# Texte présenté
################
L’augure de l’Inauguration
Pour en revenir à la série des inaugurations auxquelles se livre le Président congolais, Dostoievski parle, afin d’ l’illustrer l’absurde cocasse d’une situation, d’une selle sur une vache. C’est l’impression que donne l’aéroport de Maya-Maya dans l’environnement sordide de Brazzaville où, il est de notoriété publique, il n’y a point d’eau, point d’électricité, point de routes. C’est aussi l’image dostoïevskienne que procure à notre esprit l’inauguration (avant la lettre) de l’usine hydro-électrique d’Imboulou. On dirait un tombeau chrétien : beau à l’extérieur, pourri à l’intérieur.
################
# Données enregistrées

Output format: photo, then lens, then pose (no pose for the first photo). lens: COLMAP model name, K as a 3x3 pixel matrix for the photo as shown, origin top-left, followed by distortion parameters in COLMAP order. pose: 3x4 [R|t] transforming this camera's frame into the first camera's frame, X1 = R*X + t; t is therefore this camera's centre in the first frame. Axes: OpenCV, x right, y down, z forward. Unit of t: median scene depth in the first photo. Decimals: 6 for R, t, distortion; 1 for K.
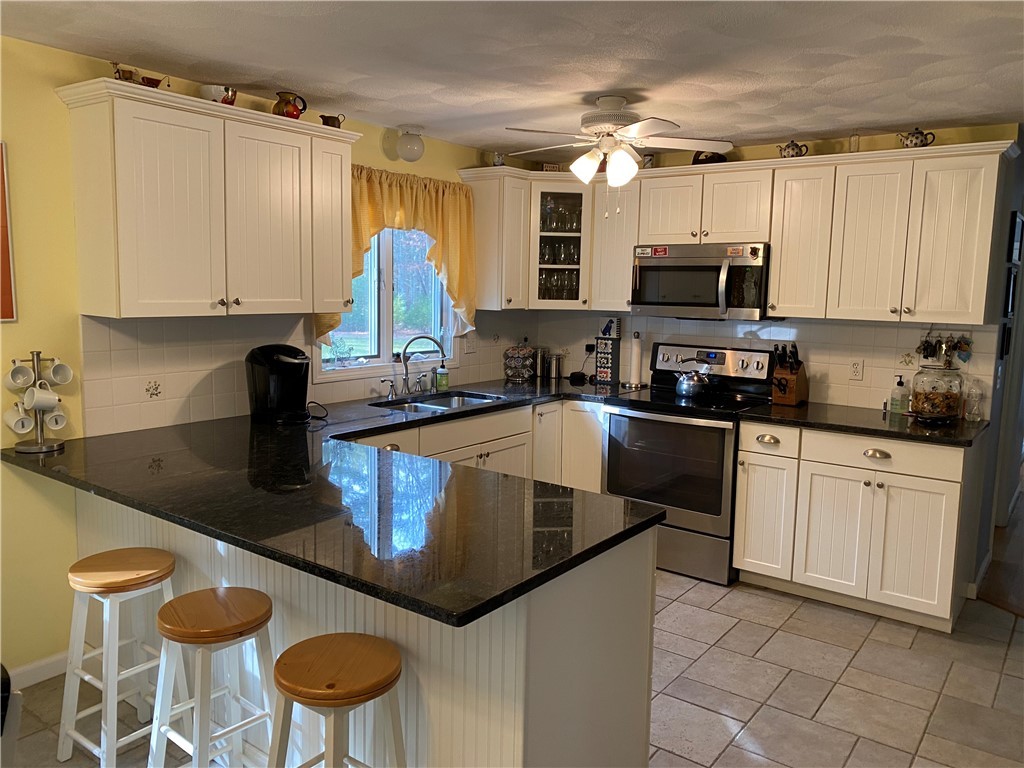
################
# Exercices à faire
1. Dans le texte sur les inaugurations, à quoi l'usine hydro-électrique d'Imboulou est-elle comparée ?
2. Renvoyez le passage du texte sur les inaugurations situé entre « L’augure de l’Inauguration » et « pourri à l’intérieur. », bornes incluses.

# Résultats
1. À un tombeau chrétien : beau à l'extérieur, pourri à l'intérieur.

2.
L’augure de l’Inauguration
Pour en revenir à la série des inaugurations auxquelles se livre le Président congolais, Dostoievski parle, afin d’ l’illustrer l’absurde cocasse d’une situation, d’une selle sur une vache. C’est l’impression que donne l’aéroport de Maya-Maya dans l’environnement sordide de Brazzaville où, il est de notoriété publique, il n’y a point d’eau, point d’électricité, point de routes. C’est aussi l’image dostoïevskienne que procure à notre esprit l’inauguration (avant la lettre) de l’usine hydro-électrique d’Imboulou. On dirait un tombeau chrétien : beau à l’extérieur, pourri à l’intérieur.